Monk's Blood is a Belgian-style dark ale, brewed with dark candi sugar, cinnamon, vanilla, and dried dark figs; it's aged on oak chips to add in some woody flavors as well. I'd say it's roughly in the style of a dubbel, though its 8.3% ABV pushes it toward being a Belgian Dark Strong Ale, like the Chimay Grande Reserve or Rochefort 10. It pours a deep, rich brown, with a rocky tan head. The aroma speaks of the spices and the figs, perhaps with a touch of alcohol. On the tongue, it is gratifyingly complex, with the dark figs very evident. Perhaps a little too evident, as they make the beer seem a bit too sweet. The Amarillo hops give it a few citrusy notes, something you don't really expect for this style, but not unpleasant. It finishes slightly thin, but it is still delicious and very drinkable.
21 Amendment's website states that Monk's Blood is the first installment in their Insurrection Series, "a limited edition, once-in-a-while, four-pack release of a very special beer that rises up in revolt against common notions of what canned beer can be". I'll cry "Amen to that, brother", and I look forward to the next installment.
Some upcoming local beer events:
- Kassik's Kenai Brew Stop will be having a beer tasting at the Embassy Suites in Anchorage next Thursday, 10 Feb, from 5-8 PM. Stop by and try their Maple Porter and Caribou Kilt Strong Scotch. They will also be giving away a Kassik's jacket.
- Thirsty Thursday at St Elias Brewing Company, with live guitar and vocal folk music by Mike Morgan from 7 to 9 PM
- Midnight Sun will be tapping the first keg of this year's Fur RondyBrew, an Irish Red Ale, at the Spenard Roadhouse on Wednesday, 3 Feb, at 5 PM. The Roadhouse is even offering a dinner special to pair with the new beer.
- This Friday, Feb 5, is First Firkin Friday at Midnight Sun's Loft Bar. They'll be tapping a firkin of their Triple IPA Gluttony, dry hopped with Amarillos, at 5 PM. I made one of these events in December; they're a great time.
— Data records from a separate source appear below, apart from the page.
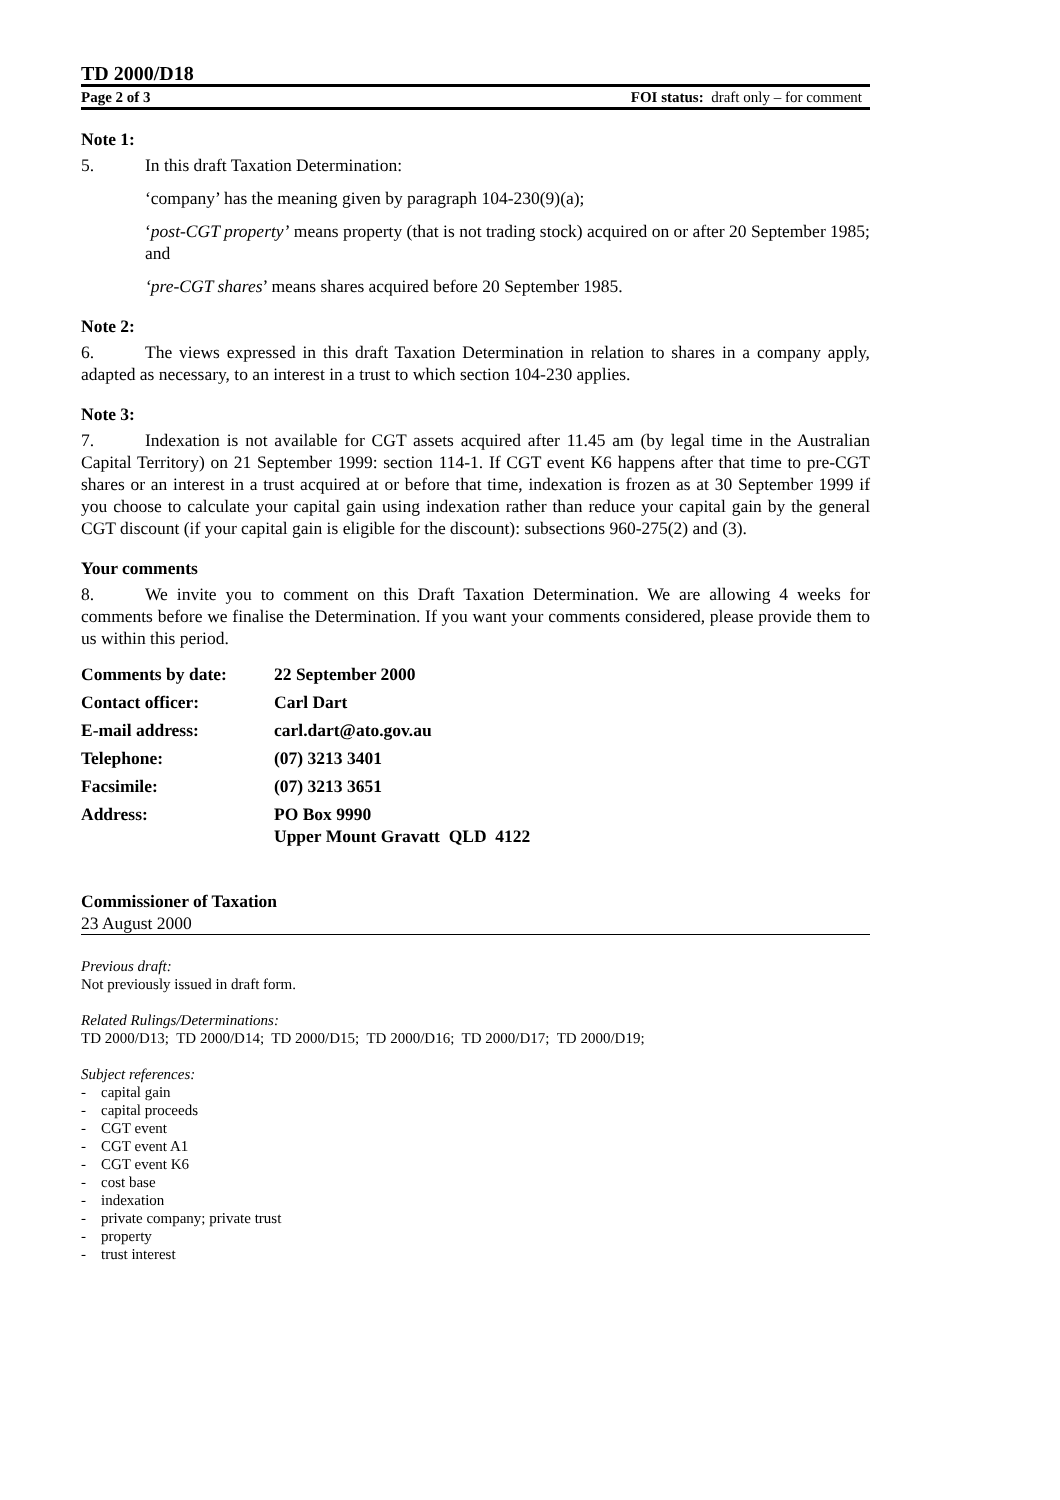TD 2000/D18
Page 2 of 3 FOI status: draft only – for comment
Note 1:
5. In this draft Taxation Determination:
‘company’ has the meaning given by paragraph 104-230(9)(a);
‘post-CGT property’ means property (that is not trading stock) acquired on or after 20 September 1985; and
‘pre-CGT shares’ means shares acquired before 20 September 1985.
Note 2:
6. The views expressed in this draft Taxation Determination in relation to shares in a company apply, adapted as necessary, to an interest in a trust to which section 104-230 applies.
Note 3:
7. Indexation is not available for CGT assets acquired after 11.45 am (by legal time in the Australian Capital Territory) on 21 September 1999: section 114-1. If CGT event K6 happens after that time to pre-CGT shares or an interest in a trust acquired at or before that time, indexation is frozen as at 30 September 1999 if you choose to calculate your capital gain using indexation rather than reduce your capital gain by the general CGT discount (if your capital gain is eligible for the discount): subsections 960-275(2) and (3).
Your comments
8. We invite you to comment on this Draft Taxation Determination. We are allowing 4 weeks for comments before we finalise the Determination. If you want your comments considered, please provide them to us within this period.
| Comments by date: | 22 September 2000 |
| Contact officer: | Carl Dart |
| E-mail address: | carl.dart@ato.gov.au |
| Telephone: | (07) 3213 3401 |
| Facsimile: | (07) 3213 3651 |
| Address: | PO Box 9990 Upper Mount Gravatt QLD 4122 |
Commissioner of Taxation
23 August 2000
Previous draft:
Not previously issued in draft form.
Related Rulings/Determinations:
TD 2000/D13; TD 2000/D14; TD 2000/D15; TD 2000/D16; TD 2000/D17; TD 2000/D19;
Subject references:
- capital gain
- capital proceeds
- CGT event
- CGT event A1
- CGT event K6
- cost base
- indexation
- private company; private trust
- property
- trust interest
First, yours truly will be on KUDO 1080's Beer 101 Radio Program this Thursday, 4 February. The program runs from 2 to 3 PM, and I should be on for the last half hour. Tune it in or listen on-line at http://www.kudo1080.com. I'll be talking about the Peninsula beer scene and whatever else anyone who calls in wants to talk about.
Second, I just learned this week that I have been chosen as one of the three finalists for the Beerdrinker of the Year Competition, held by the Wynkoop Brewing Company in Denver. I'll be flying down there at the end of the month for the final round of the competition, held on February 27th. The other two finalists (Phil Farrell & Logan Perkins) were both finalists in previous years and will certainly represent very stiff competition, but I'm going to go down there and do my best to represent Alaska and Alaskan beer drinkers with honor. If any of you might happen to be in Denver on the 27th, the competition is open to the public. I could use all the support I can get, as one of my competitors is a home-town boy who's bound to have lots of vocal supporters cheering him on.